_EXTRACTED MATERIAL:_
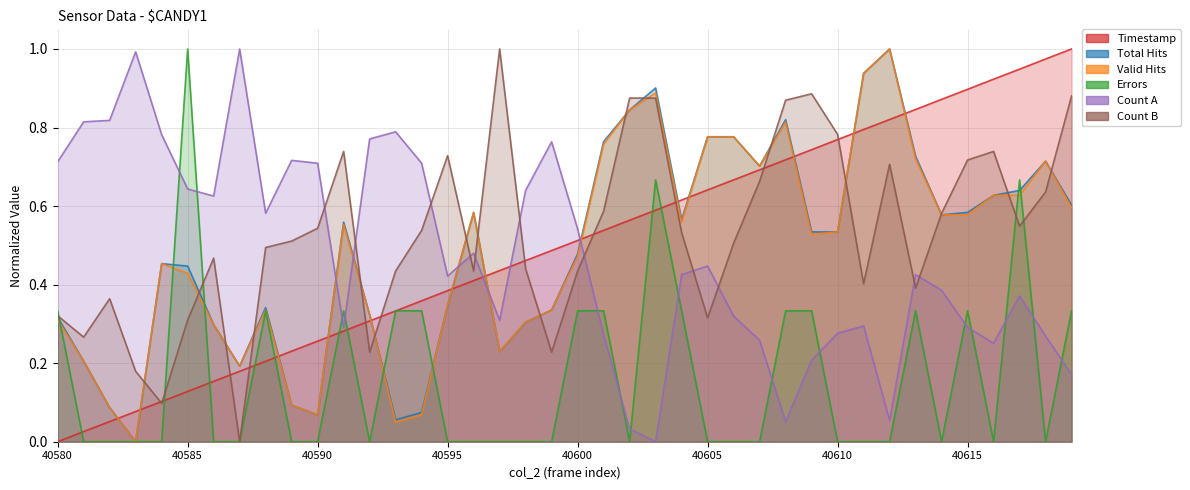

At which category is the sum across all series the highest?

40603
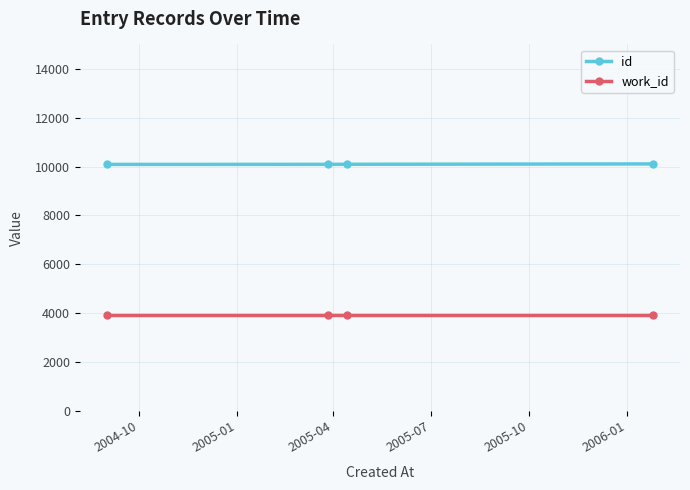

How many lines are shown in the chart?

2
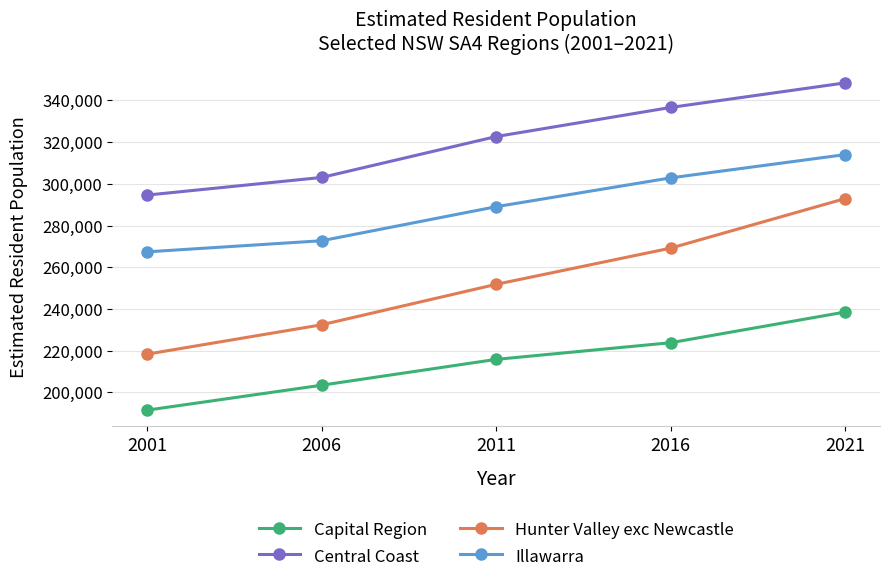

What is the difference between the maximum and minimum values in the Capital Region series?

47025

_AIM OF THE TASK:_ Identify every line above that contains the string "series" and copy each one in full.

_THE COMPLETED TASK:_
At which category is the sum across all series the highest?
What is the difference between the maximum and minimum values in the Capital Region series?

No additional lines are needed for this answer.